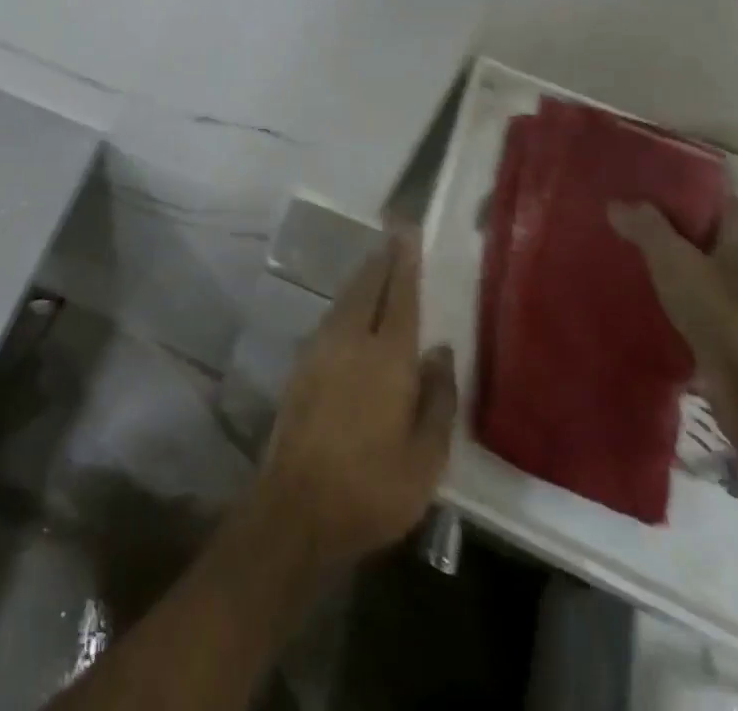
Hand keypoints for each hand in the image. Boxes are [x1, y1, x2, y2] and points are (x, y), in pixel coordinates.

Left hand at [255, 234, 457, 572]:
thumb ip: (437, 399)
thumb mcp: (426, 458)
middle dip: (382, 260)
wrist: (297, 504)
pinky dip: (347, 303)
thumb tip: (441, 351)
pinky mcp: (301, 364)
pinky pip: (330, 318)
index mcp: (387, 358)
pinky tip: (351, 310)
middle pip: (367, 287)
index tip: (407, 233)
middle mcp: (350, 340)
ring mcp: (320, 349)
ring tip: (376, 265)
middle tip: (393, 237)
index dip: (405, 263)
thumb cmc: (372, 488)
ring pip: (345, 300)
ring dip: (362, 278)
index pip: (400, 297)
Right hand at [608, 196, 737, 478]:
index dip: (673, 181)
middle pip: (697, 226)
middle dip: (657, 217)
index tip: (630, 173)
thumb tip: (616, 202)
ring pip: (690, 261)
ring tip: (610, 240)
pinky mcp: (724, 328)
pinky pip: (687, 294)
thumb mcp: (677, 263)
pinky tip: (628, 284)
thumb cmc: (727, 318)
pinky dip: (662, 287)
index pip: (709, 192)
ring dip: (657, 254)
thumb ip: (646, 228)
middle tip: (609, 204)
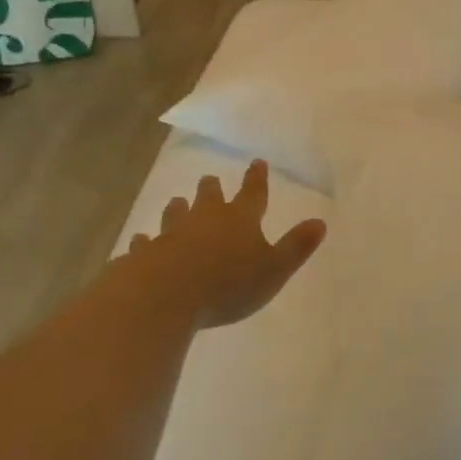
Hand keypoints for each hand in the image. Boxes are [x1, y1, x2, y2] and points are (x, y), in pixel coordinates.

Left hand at [115, 160, 325, 327]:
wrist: (163, 297)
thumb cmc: (227, 284)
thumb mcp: (274, 269)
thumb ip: (297, 247)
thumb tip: (320, 222)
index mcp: (240, 219)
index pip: (253, 193)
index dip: (257, 178)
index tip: (256, 162)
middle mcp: (204, 220)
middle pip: (209, 197)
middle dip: (212, 189)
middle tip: (210, 180)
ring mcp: (171, 235)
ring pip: (175, 215)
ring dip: (178, 209)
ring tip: (176, 202)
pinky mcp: (144, 254)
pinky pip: (145, 244)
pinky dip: (145, 242)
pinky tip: (140, 242)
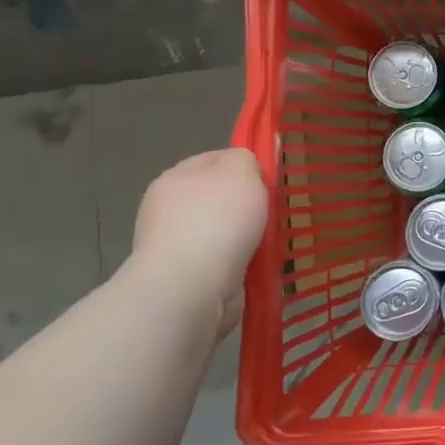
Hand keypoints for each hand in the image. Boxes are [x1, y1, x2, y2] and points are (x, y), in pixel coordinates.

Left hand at [128, 148, 268, 336]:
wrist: (190, 287)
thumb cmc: (216, 221)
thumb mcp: (240, 170)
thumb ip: (247, 157)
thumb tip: (247, 163)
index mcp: (176, 177)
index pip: (217, 158)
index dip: (247, 165)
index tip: (270, 180)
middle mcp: (169, 208)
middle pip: (221, 196)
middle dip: (248, 204)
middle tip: (275, 212)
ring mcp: (176, 244)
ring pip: (225, 230)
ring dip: (247, 236)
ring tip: (272, 242)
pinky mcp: (187, 276)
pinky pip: (225, 260)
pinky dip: (242, 262)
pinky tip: (258, 265)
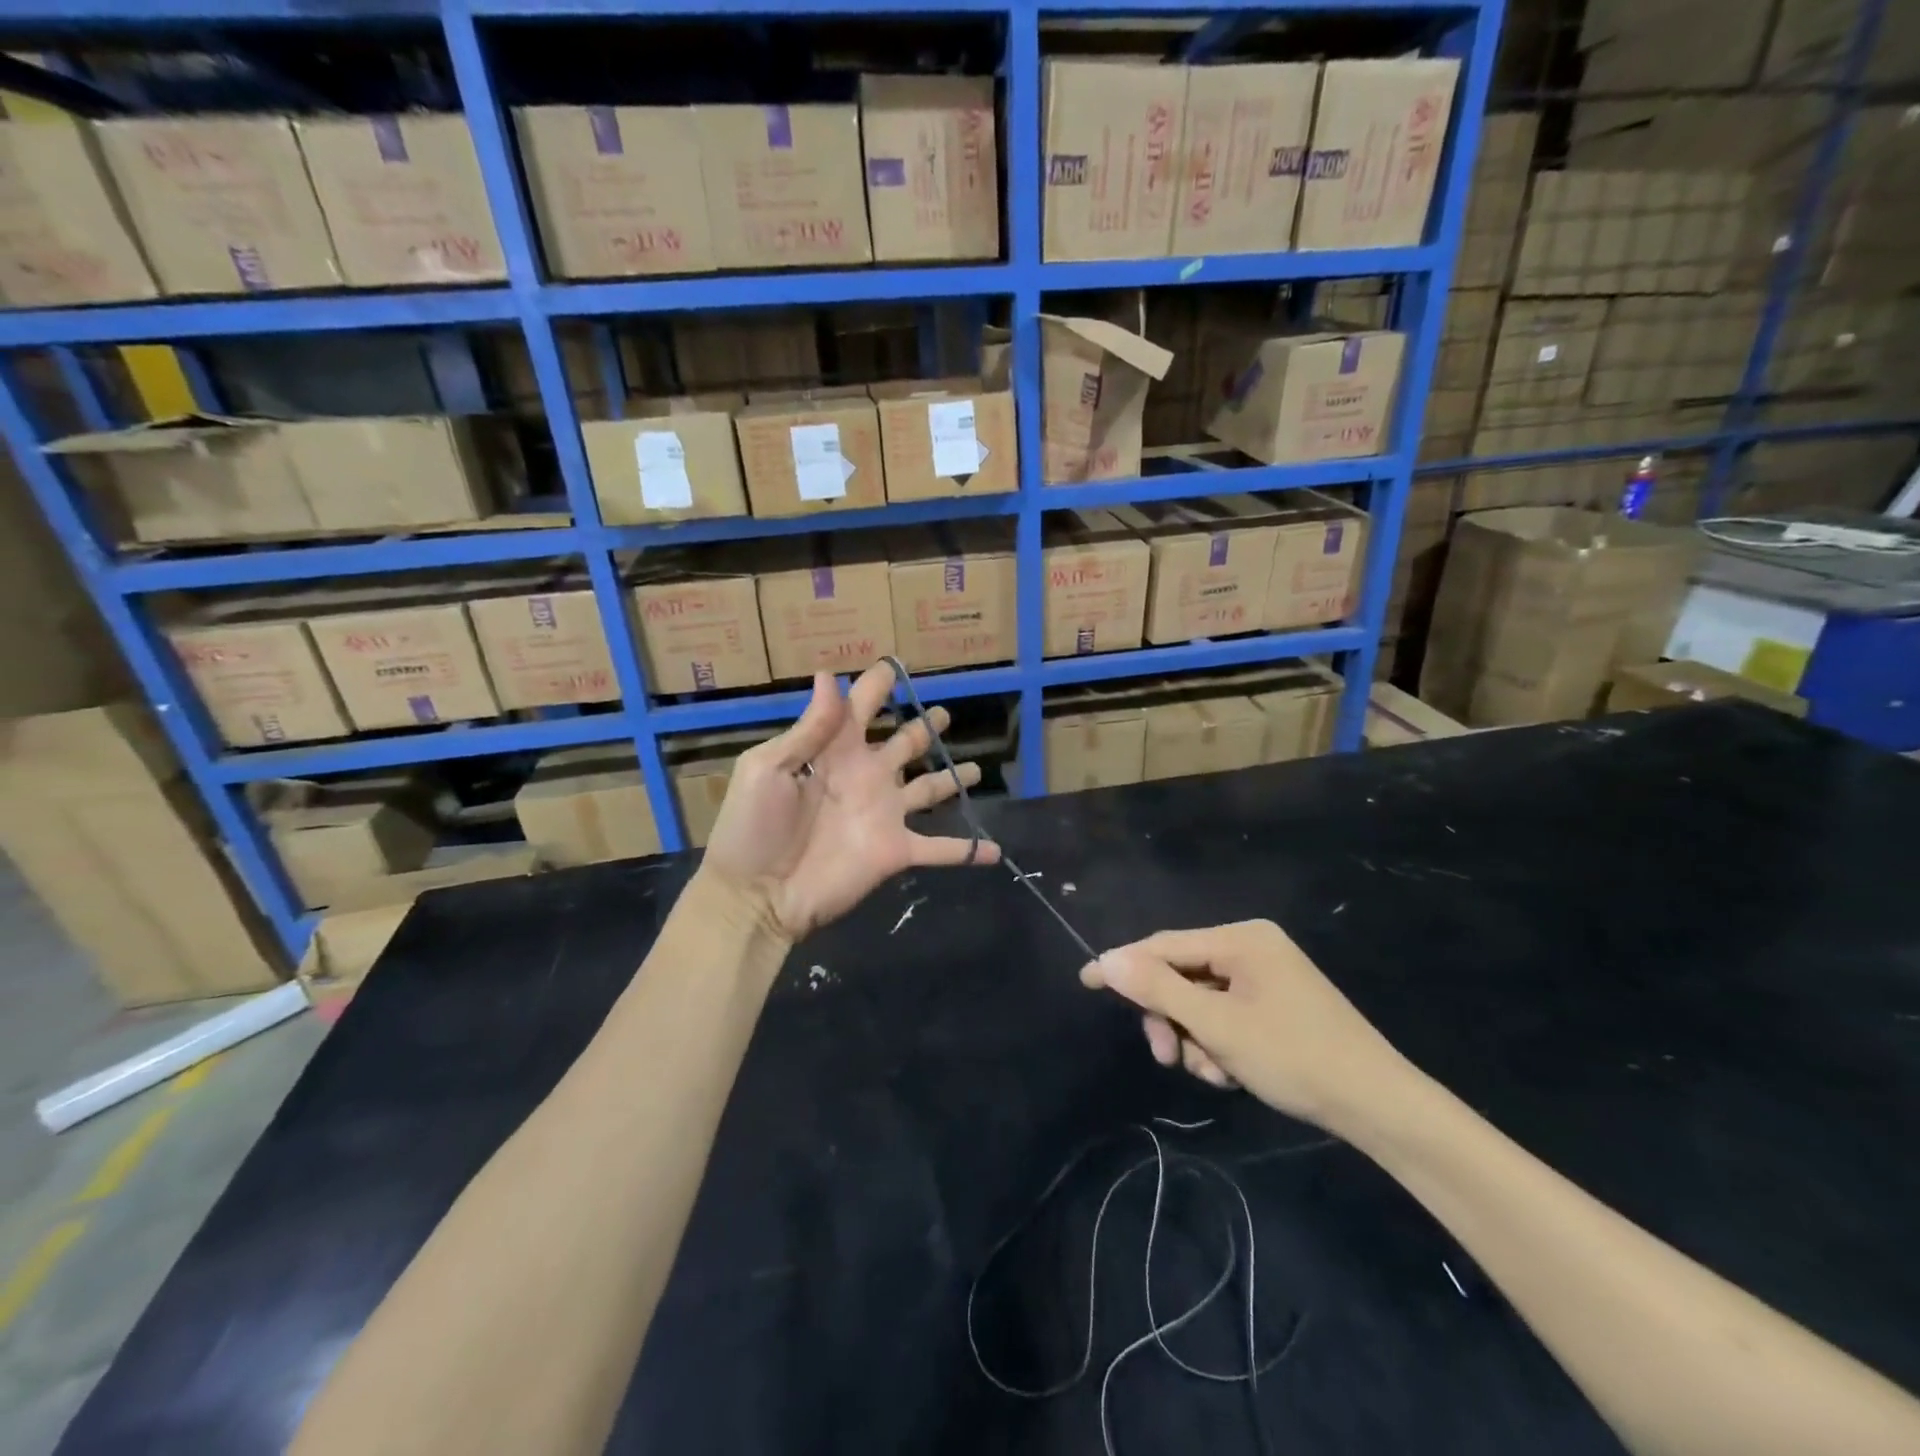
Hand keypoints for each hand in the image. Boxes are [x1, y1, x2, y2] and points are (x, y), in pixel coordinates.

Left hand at [702, 663, 1000, 940]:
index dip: (876, 685)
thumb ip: (808, 729)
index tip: (894, 665)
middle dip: (925, 727)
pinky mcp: (896, 850)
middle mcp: (867, 776)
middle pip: (905, 744)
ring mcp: (885, 814)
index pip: (860, 708)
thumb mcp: (768, 769)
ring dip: (953, 779)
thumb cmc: (753, 827)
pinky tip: (995, 849)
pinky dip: (969, 850)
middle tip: (946, 714)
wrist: (756, 896)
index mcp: (834, 751)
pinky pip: (940, 849)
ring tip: (978, 768)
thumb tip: (828, 676)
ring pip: (930, 790)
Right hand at [1080, 920, 1410, 1131]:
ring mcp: (1267, 976)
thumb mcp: (1217, 1025)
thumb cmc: (1294, 1056)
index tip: (1085, 980)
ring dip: (1195, 1038)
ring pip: (1202, 1000)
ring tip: (1212, 1073)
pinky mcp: (1276, 1004)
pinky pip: (1226, 1014)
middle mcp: (1252, 947)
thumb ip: (1158, 989)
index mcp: (1242, 938)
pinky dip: (1218, 1043)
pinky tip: (1231, 1073)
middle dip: (1170, 1017)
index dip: (1123, 964)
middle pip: (1182, 974)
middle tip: (1165, 1057)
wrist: (1379, 1106)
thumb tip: (1105, 961)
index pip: (1165, 945)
───
▶ **AIM OF THE EXERCISE**:
Take the material above from the line bearing "pinky mcp: (187, 276)" through the line bearing "middle dip: (925, 727)" and write it out exactly, both end lines included. Pictures stay out.

▶ **SOLUTION TO THIS TASK**:
pinky mcp: (187, 276)
pinky pip: (225, 260)
pinky dip: (242, 262)
pinky tip: (258, 265)
Hand keypoints for each hand in the image. Boxes are [x1, y1, x2, y2] and points are (x, y), in pixel coordinates.

Left hand at [702, 663, 1000, 940]:
index dip: (876, 685)
thumb ip: (808, 729)
index tip: (894, 665)
middle dip: (925, 727)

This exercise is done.